Apr 12, 2006 2:35 PM

in response to:
Nobody
Re: From the Lab: XP-on-Mac benchmarks
"...the real achievement was in their previous arrangement in making it impossible to install Windows on what is otherwise a bog standard PC."
If you think this is an impressive achievement, then you must be easy to impress. Here's the thing -- build any PC which uses only Intel's EFI and not BIOS, and insto-presto, you have a PC on which Windows will not run absent a hack. No mystery there, really.
"So are you going to test the differences? Or just the obvious similarities?"
Considering that Macworld and PC World were performing tests even before Apple released Boot Camp and that they published new tests only a few days after Boot Camp was released, I fail to see the reason for your having an attitude about this. It seems clear to me that Macworld has wasted no time on this, and it has promised to perform more detailed and comprehensive tests in the near future.
I'm no apologist for Macworld, but what do you want -- blood?
"I am still waiting like many Mac users to see Mac OSX go head to head with it's obvious competitor Windows."

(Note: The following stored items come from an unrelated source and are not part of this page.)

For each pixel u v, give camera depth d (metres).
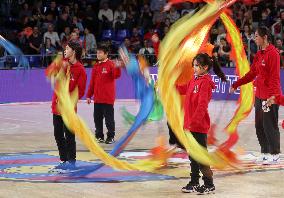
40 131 14.12
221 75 8.00
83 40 22.03
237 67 10.70
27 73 20.70
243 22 23.25
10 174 9.00
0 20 22.61
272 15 24.64
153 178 8.77
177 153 10.68
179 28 8.40
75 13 23.92
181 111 8.20
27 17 22.42
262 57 9.91
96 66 12.47
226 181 8.62
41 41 21.50
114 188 8.07
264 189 8.11
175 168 9.55
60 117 9.07
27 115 17.42
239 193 7.85
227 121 15.93
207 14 8.47
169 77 8.22
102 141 12.59
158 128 14.55
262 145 10.27
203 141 7.73
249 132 14.04
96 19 23.97
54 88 8.90
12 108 19.22
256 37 9.98
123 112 11.74
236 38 10.62
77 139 12.71
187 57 8.27
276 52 9.86
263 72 9.91
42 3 24.38
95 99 12.49
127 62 9.58
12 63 20.70
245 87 10.38
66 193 7.71
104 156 8.76
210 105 20.03
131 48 21.98
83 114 17.69
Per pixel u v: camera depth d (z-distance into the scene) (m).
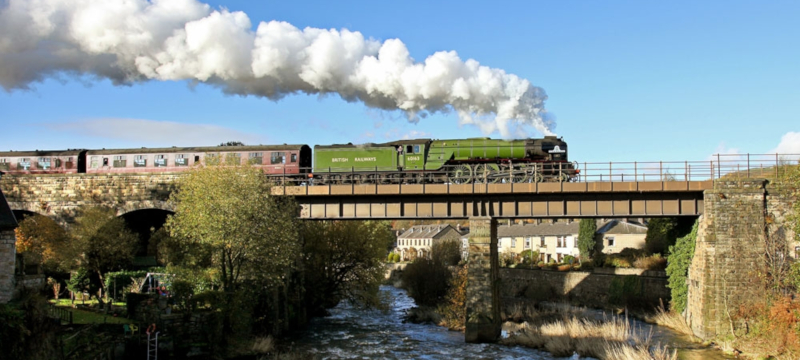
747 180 32.91
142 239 47.25
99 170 47.03
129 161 46.56
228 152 45.75
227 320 29.28
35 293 26.08
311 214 37.62
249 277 31.98
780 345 27.98
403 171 41.19
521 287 58.41
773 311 29.31
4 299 27.73
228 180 31.00
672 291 38.56
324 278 42.91
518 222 101.69
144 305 27.92
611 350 29.00
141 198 39.00
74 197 39.66
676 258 37.94
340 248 42.78
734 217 32.72
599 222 75.50
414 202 36.69
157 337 25.41
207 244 30.33
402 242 122.50
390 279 74.69
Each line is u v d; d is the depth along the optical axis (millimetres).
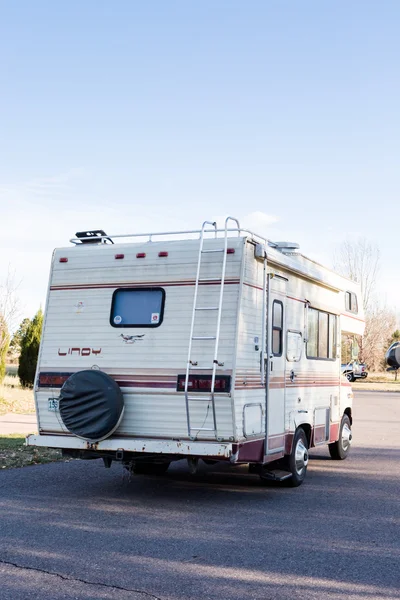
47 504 7762
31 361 25188
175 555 5793
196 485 9312
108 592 4852
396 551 6074
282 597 4836
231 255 7844
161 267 8195
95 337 8383
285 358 9023
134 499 8203
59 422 8422
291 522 7129
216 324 7750
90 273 8570
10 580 5066
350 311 12383
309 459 12000
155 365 7977
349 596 4887
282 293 8984
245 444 7758
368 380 50031
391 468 10992
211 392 7547
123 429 8086
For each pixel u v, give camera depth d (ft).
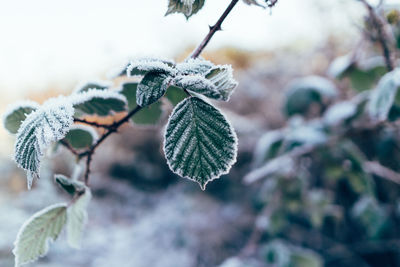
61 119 1.34
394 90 1.99
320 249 4.65
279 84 6.82
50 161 6.77
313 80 3.52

I'm mildly interested in such results myself, but the days when we would see dramatic differences in performance are largely gone. Both platforms are using similar memory (and memory speeds), the same hard disk architecture, the same (or comparable) system bus, the same (or comparable CPU), etc. For the most part, all that's left is to measure how fast an optimized Photoshop executes a particular filter under Windows as compared with its speed under OS X.
I'm sure we will see such data when Adobe creates a new Photoshop native to (and optimized for) OS X under Intel. Until then, I'm not sure what such tests will reveal, but Macworld and PC World doubtless have such tests waiting in the wings.
For most of us, however, this is no longer a burning issue. Apple's migration to Intel has at once made such comparisons more meaningful and easier to perform and at the same time ironically less compelling -- at least to me.
If Photoshop under Windows can execute a certain filter a few seconds faster than it can under OS X, I can live with that -- or if I can't, then I will just run Windows on the Mac for that particular function. But at the end of the day, there are more important things to inspire an attitude than this.